- **TASKS**:
(a) In the book review below, condense the paragraph beginning "Written with a sharp wit and a light touch" into a shorter version that keeps its main facts.
(b) According to the book review below, what was bird's nest salad made of?

Book Review: Fashionable Food

I have never been one to mind fashion.

When the preppy look was in at school, I was oblivious, and wore the wrong shoes, the wrong sweaters and the wrong jeans. I never wore a shirt with an alligator, and duck shoes (which I always thought were well-named as they made everyone look like they had huge feet and were waddling) never made it into my closet.

I never liked the popular bands, and all the teen idols that my peers were swooning over made me curl my lip, roll my eyes and pantomime gagging.

I just never understood fads–I was always on the outside looking in, trying to comprehend just what was so appealing about whatever the “in” thing of the moment was about.

So, one might find it a little odd that I had so much fun reading Sylvia Lovegren’s Fashionable Food: Seven Decades of Food Fads. Except, it isn’t odd at all; Lovegren examines each decade of food fads with the jaundiced eye of a cynical observer who is just as puzzled by human food behavior as I was by teen clothing and music choices.

Written with a sharp wit and a light touch, Fashionable Food takes the reader on a romp through the kitchens, restaurants, women’s magazines and other food media of the twentieth century, from the Roaring Twenties up through the mid-1990’s. Along the way, she takes us on a few side trips, where she explores the “exotic” cusines introduced by immigrants–primarily Chinese, Japanese and Italian–and examines how they slowly became imbedded into American food culture.

Sprinkled throughout the text are period menus and recipes, mostly culled from vintage women’s magazines and cookbooks; these visceral illustrations of the food follies of the past illuminate her prose in hilarious and often alarming ways.

For example, she prints a recipe (which I think I am going to have to make, just to see how hideous the result can be) for “Italian Spaghetti,” circa 1924, wherein the cook is instructed to “boil the spaghetti one hour in salted water.”

When I read that, I could feel my frontal lobe slam into my forehead.

Boil spaghetti for an hour?

What, did they make pasta out of lead in the 1920’s? Was wheat more muscular? Can spaghetti even retain a coherent shape if boiled that long?

The author doesn’t answer these questions, because she notes quite dryly that the “recipe has not been tested.”

There is a lot to fear in this book. If the thought of boiling spaghetti for an hour doesn’t strike enough terror into the heart of the reader, the amount of “dainty” foods discussed therein will.

Dainty.

I shudder just to type the damned word.

But, apparently, back in the 1920’s and 30’s, women liked dainty food. It made them feel–dainty–I guess.

Nothing, except perhaps a moose or an elephant loitering in my general vicinity is going to make me feel dainty. Certainly not such delicacies as bird’s nest salad, which consisted of balls of pastel-tinted cream cheese in iceberg lettuce nests. Nor anything having to do with marshmallows.

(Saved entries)
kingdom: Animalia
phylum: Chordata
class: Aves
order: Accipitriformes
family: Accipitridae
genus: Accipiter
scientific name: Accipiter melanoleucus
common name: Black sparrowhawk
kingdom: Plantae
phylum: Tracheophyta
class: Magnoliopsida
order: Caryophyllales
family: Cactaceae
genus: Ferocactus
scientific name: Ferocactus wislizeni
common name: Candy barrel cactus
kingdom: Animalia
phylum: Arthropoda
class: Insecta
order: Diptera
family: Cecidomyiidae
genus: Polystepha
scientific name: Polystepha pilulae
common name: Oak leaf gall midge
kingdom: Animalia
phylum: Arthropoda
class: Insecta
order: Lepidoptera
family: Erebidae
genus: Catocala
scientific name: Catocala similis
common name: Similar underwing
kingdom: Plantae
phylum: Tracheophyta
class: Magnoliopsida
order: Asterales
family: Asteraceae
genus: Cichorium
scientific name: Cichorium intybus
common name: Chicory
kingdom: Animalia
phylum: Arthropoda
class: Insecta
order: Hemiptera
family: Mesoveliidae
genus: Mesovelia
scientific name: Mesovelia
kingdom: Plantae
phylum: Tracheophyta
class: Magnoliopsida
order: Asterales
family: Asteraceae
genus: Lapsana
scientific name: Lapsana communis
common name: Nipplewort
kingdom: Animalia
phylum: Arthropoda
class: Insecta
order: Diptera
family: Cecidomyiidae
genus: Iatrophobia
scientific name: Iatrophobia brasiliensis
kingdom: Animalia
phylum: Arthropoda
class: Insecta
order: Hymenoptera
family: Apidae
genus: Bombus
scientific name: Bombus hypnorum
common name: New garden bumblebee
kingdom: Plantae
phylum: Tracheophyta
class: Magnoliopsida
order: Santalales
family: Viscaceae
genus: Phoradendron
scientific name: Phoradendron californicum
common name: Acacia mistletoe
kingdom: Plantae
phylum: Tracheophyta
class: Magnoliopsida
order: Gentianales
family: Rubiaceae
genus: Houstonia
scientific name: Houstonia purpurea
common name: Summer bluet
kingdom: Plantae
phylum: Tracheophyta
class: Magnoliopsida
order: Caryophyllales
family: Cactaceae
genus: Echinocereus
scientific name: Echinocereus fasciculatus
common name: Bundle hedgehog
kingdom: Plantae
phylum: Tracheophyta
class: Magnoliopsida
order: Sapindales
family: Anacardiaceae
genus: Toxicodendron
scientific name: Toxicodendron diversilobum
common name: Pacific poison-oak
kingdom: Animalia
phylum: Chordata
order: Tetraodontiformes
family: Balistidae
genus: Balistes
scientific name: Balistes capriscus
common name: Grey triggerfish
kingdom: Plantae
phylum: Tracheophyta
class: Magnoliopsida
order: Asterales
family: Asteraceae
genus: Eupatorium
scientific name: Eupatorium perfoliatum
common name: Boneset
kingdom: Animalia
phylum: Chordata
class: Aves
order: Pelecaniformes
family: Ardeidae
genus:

- **ANSWERS FOR THE EXERCISE**:
(a) Fashionable Food is written with sharp wit and a light touch. It surveys the kitchens, restaurants, women's magazines and other food media of the twentieth century, from the 1920s to the mid-1990s. It also looks at the immigrant cuisines, mainly Chinese, Japanese and Italian, that gradually became part of American food culture.

(b) It was made of balls of pastel-tinted cream cheese in iceberg lettuce nests.